Two. I would claim that – to a certain extent – the tradition of Language Poetry in special is not transferable to any other national context. Or put it that way: it’s influence at that level will come more through works that have not been translated, or are not translatable. I may not be the right person to say this, having being responsible for a volume of translations of the work of Charles Bernstein into Finnish, but then again, he can already be said to be part of the Finnish poetry scene – not as imported poetic “content”, but as an active actor.

Three. The influence of Language writing outside its “homeland” is bound to happen on a transnational level. The case in point is today’s situation in Scandinavian countries where there is an active transnational movement along the lines of what we have seen in US and Canada. As in North America, there is a lot of resistance to that new development – resistance that is always expressed on a national basis. On another hand, the fact of this new development taking place on transnational level helps to activate certain fundamental tenets of Language writing: not being directly tied to any native language as such, the new international poetries will come to chart even more unprecedented territories. I have proposed a concept of literature of “Barbaric English” – the English spoken as a second language. This has now developed into an interest of all kind of barbarized versions of all the languages involved (I just finished a longish poem in Norwegian, a language I don’t know enough even to know what I have said in the piece.) These development will evidently pose new challenges for American poets, many of whose, if truth be told, are only too complacent with only disfiguring their own dear English.

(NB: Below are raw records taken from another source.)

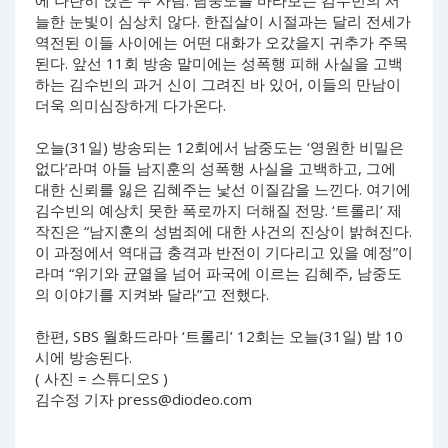
에 나란히 앉은 두 사람. 남중도를 바라보는 김수빈의 서
늘한 눈빛이 심상치 않다. 한집살이 시절과는 달리 전세가
역전된 이들 사이에는 어떤 대화가 오갔을지 귀추가 주목
된다. 앞선 11회 방송 말미에는 성폭행 피해 사실을 고백
하는 김수빈의 과거 신이 그려진 바 있어, 이들의 만남이
더욱 의미심장하게 다가온다.
오늘(31일) 방송되는 12회에서 남중도는 ‘영원한 비밀은
없다’라며 아들 남지훈의 성폭행 사실을 고백하고, 그에
대한 신뢰를 잃은 김혜주는 낯선 이질감을 느낀다. 여기에
김수빈의 예상치 못한 폭로까지 더해질 전망. ‘트롤리’ 제
작진은 “남지훈의 성범죄에 대한 사건의 진상이 밝혀진다.
이 과정에서 역대급 충격과 반전이 기다리고 있을 예정”이
라며 “위기와 균열을 넘어 파국에 이르는 김혜주, 남중도
의 이야기를 지켜봐 달라”고 전했다.
한편, SBS 월화드라마 ‘트롤리’ 12회는 오늘(31일) 밤 10
시에 방송된다.
( 사진 = 스튜디오S )
김수정 기자
press@diodeo.com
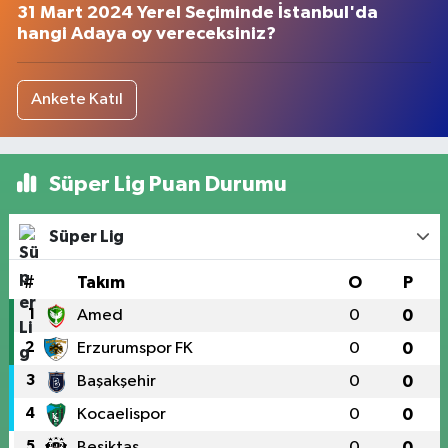
31 Mart 2024 Yerel Seçiminde İstanbul'da
hangi Adaya oy vereceksiniz?
Ankete Katıl
Süper Lig Puan Durumu
Süper Lig
#
Takım
O
P
1
Amed
0
0
2
Erzurumspor FK
0
0
3
Başakşehir
0
0
4
Kocaelispor
0
0
5
Beşiktaş
0
0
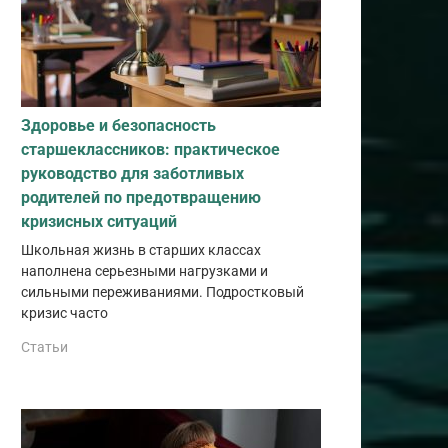
Здоровье и безопасность
старшеклассников: практическое
руководство для заботливых
родителей по предотвращению
кризисных ситуаций
Школьная жизнь в старших классах
наполнена серьезными нагрузками и
сильными переживаниями. Подростковый
кризис часто
Статьи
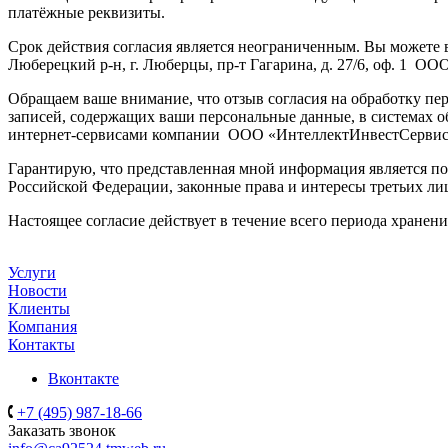
платёжные реквизиты.
Срок действия согласия является неограниченным. Вы можете в
Люберецкий р-н, г. Люберцы, пр-т Гагарина, д. 27/6, оф. 1 
Обращаем ваше внимание, что отзыв согласия на обработку пер
записей, содержащих ваши персональные данные, в системах
интернет-сервисами компании ООО «ИнтеллектИнвестСерви
Гарантирую, что представленная мной информация является по
Российской Федерации, законные права и интересы третьих ли
Настоящее согласие действует в течение всего периода хранен
Услуги
Новости
Клиенты
Компания
Контакты
Вконтакте
+7 (495) 987-18-66
Заказать звонок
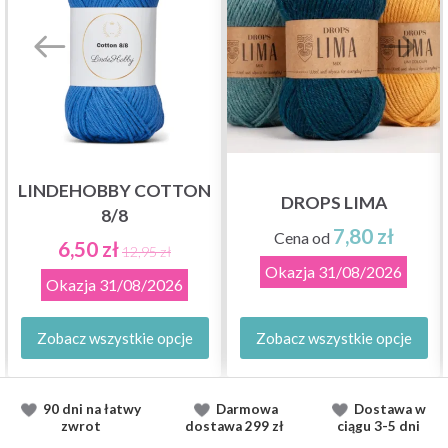
LINDEHOBBY COTTON
DROPS LIMA
8/8
7,80 zł
Cena od
6,50 zł
12,95 zł
Okazja
31/08/2026
Okazja
31/08/2026
Zobacz wszystkie opcje
Zobacz wszystkie opcje
90 dni na łatwy
Darmowa
Dostawa
w
zwrot
dostawa
299 zł
ciągu
3-5 dni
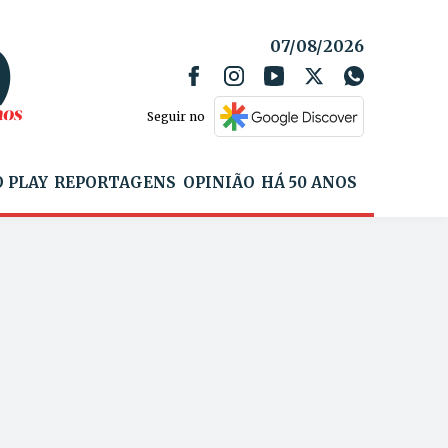
07/08/2026
Seguir no
 PLAY
REPORTAGENS
OPINIÃO
HÁ 50 ANOS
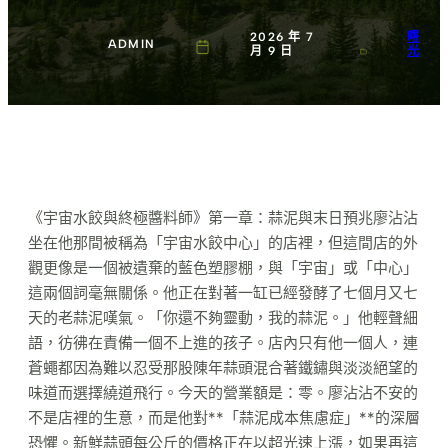
2026 年 7
曙
ADMIN
月 9 日
光
《宇宙水餃與終極醬料師》第一章：蒜泥與末日預兆廖沾沾
坐在他那間被稱為「宇宙水餃中心」的店裡，但這間店的外
觀更像是一個被遺棄的藍色塑膠棚，與「宇宙」或「中心」
這兩個詞毫無關係。他正在對著一缸已經發酵了七個月又七
天的老蒜泥嘆氣。「你還不夠靈動，我的蒜泥。」他輕聲細
語，彷彿在責備一個不上進的孩子。店內只有他一個人，連
蒼蠅都因為難以忍受那股陳年蒜頭混合著鐵鏽與淡淡絕望的
味道而選擇繞道飛行。今天的營業額是：零。廖沾沾不安的
不是店裡的生意，而是他對**「蒜泥成本焦慮症」**的深層
恐懼。新鮮蒜頭每公斤的價格正在以超光速上漲，如果再這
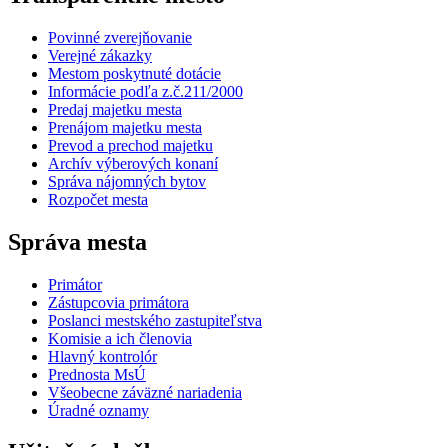
Povinné zverejňovanie
Verejné zákazky
Mestom poskytnuté dotácie
Informácie podľa z.č.211/2000
Predaj majetku mesta
Prenájom majetku mesta
Prevod a prechod majetku
Archív výberových konaní
Správa nájomných bytov
Rozpočet mesta
Správa mesta
Primátor
Zástupcovia primátora
Poslanci mestského zastupiteľstva
Komisie a ich členovia
Hlavný kontrolór
Prednosta MsÚ
Všeobecne záväzné nariadenia
Úradné oznamy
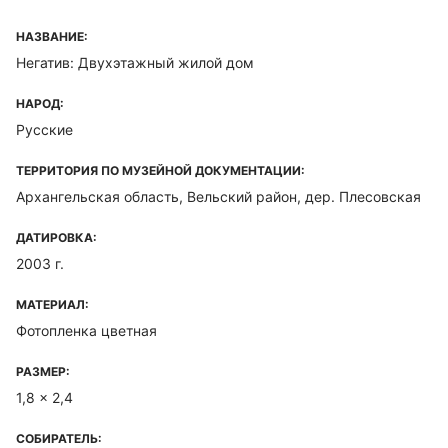
НАЗВАНИЕ:
Негатив: Двухэтажный жилой дом
НАРОД:
Русские
ТЕРРИТОРИЯ ПО МУЗЕЙНОЙ ДОКУМЕНТАЦИИ:
Архангельская область, Вельский район, дер. Плесовская
ДАТИРОВКА:
2003 г.
МАТЕРИАЛ:
Фотопленка цветная
РАЗМЕР:
1,8 x 2,4
СОБИРАТЕЛЬ:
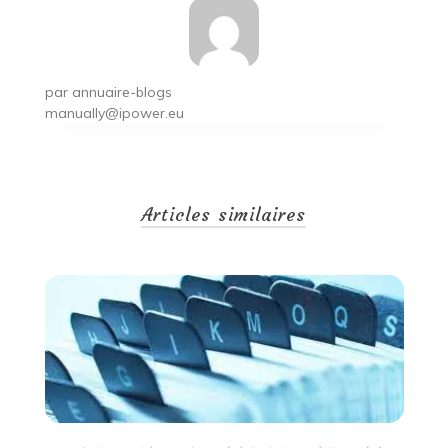
par
annuaire-blogs
manually@ipower.eu
Articles similaires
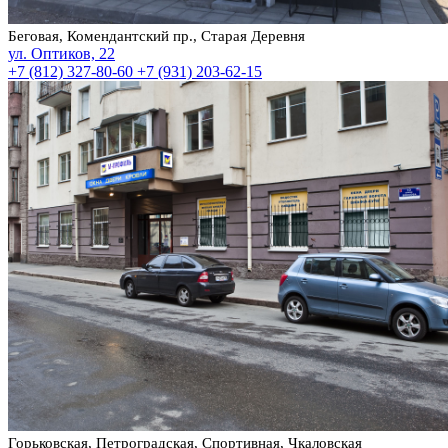
Беговая, Комендантский пр., Старая Деревня
ул. Оптиков, 22
+7 (812) 327-80-60
+7 (931) 203-62-15
Горьковская, Петроградская, Спортивная, Чкаловская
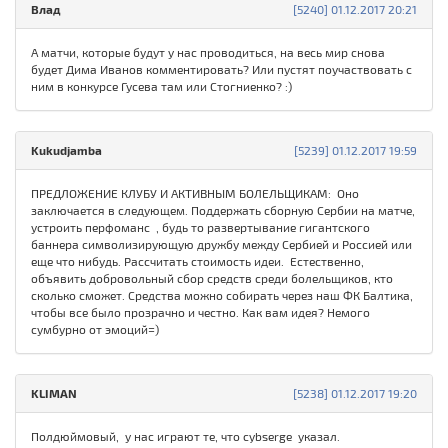
Влад
[5240] 01.12.2017 20:21
А матчи, которые будут у нас проводиться, на весь мир снова
будет Дима Иванов комментировать? Или пустят поучаствовать с
ним в конкурсе Гусева там или Стогниенко? :)
Kukudjamba
[5239] 01.12.2017 19:59
ПРЕДЛОЖЕНИЕ КЛУБУ И АКТИВНЫМ БОЛЕЛЬЩИКАМ: Оно
заключается в следующем. Поддержать сборную Сербии на матче,
устроить перфоманс , будь то развертывание гигантского
баннера символизирующую дружбу между Сербией и Россией или
еще что нибудь. Рассчитать стоимость идеи. Естественно,
объявить добровольный сбор средств среди болельщиков, кто
сколько сможет. Средства можно собирать через наш ФК Балтика,
чтобы все было прозрачно и честно. Как вам идея? Немого
сумбурно от эмоций=)
KLIMAN
[5238] 01.12.2017 19:20
Полдюймовый, у нас играют те, что cybserge указал.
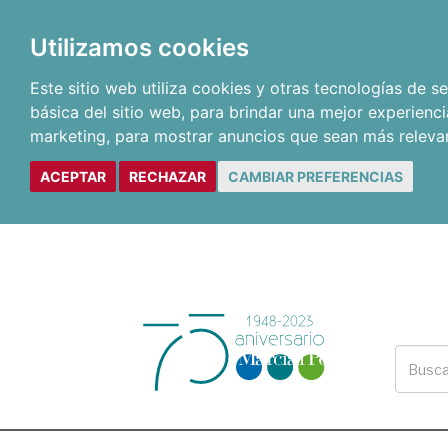
Utilizamos cookies
Este sitio web utiliza cookies y otras tecnologías de 
básica del sitio web
,
para brindar una mejor experienci
marketing
,
para mostrar anuncios que sean más releva
ACEPTAR
RECHAZAR
CAMBIAR PREFERENCIAS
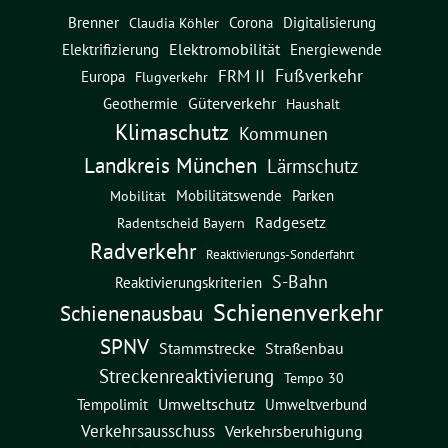
Brenner
Corona
Digitalisierung
Claudia Köhler
Elektromobilität
Energiewende
Elektrifizierung
Fußverkehr
FRM II
Europa
Flugverkehr
Güterverkehr
Geothermie
Haushalt
Klimaschutz
Kommunen
Landkreis München
Lärmschutz
Mobilitätswende
Parken
Mobilität
Radgesetz
Radentscheid Bayern
Radverkehr
Reaktivierungs-Sonderfahrt
S-Bahn
Reaktivierungskriterien
Schienenverkehr
Schienenausbau
SPNV
Straßenbau
Stammstrecke
Streckenreaktivierung
Tempo 30
Umweltschutz
Umweltverbund
Tempolimit
Verkehrsausschuss
Verkehrsberuhigung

Four. More than any other poetry before it, the body of the Language poetry will change when translated. (Something like that definitively happened to a Bernstein poem I translated without even looking at it – and to another, which originally is in gibberish, yet now has definitive content in Finnish and Swedish, as well as more gibberish versions based on those.) In fact, the implanting of the Language tradition into the transnational space will be a process and undertaking comparable to the radical misprision effected by Pound vis-a-vis traditional Chinese poetry – except that the misplacements here, because of the more “undecided” and heterogeneous nature of “original”, will be more substantial. In fact it will be more a question of creating altogether new poetry based on beneficial misunderstandings and contextual changes.

Five. A word on China is in place in this context. I started by alluding to the international situation during the early years of Language poetry. Now, as we all know, China will have a growing impact to the present one in future. I’m aware that something similar to the process that led to the growth of Language movement is already taking place in China and in Chinese – the Internet acting as a crucial enabler even here. Of course, one can only regret certain restrictions that the Chinese government, with the help of Western online giants, has effected here. We must hope they will be lifted – as I believe they will. I recently read that with its present Internet penetration of 10 percent, China is now the second biggest Internet country, only a little behind the US, with its 90 percent penetration. Sooner than we in West even realize, Chinese will be the dominant language of the Internet. This will open enormous new possibilities for the Chinese poets to creatively misunderstand also the tradition of Language poetry, perhaps ending up with one more large scale misprision across the continents.

To describe that eventuality, we could say, along with Charles Bernstein, at the end of his essay “The Revenge of the Poet-Critic, or The Parts Are Greater Than the Sum of the Whole”:
I open the door and it shuts after me. That is, the more I venture out into the open the more I find it is behind me and I am moving not toward some uninhabited space but into a maelstrom of criss-crossing inscriptions. The open is a vanishing point – the closer I get to it the greater the distance from which it beckons. And I begin the journey again.
Now that’s what I would call happiness.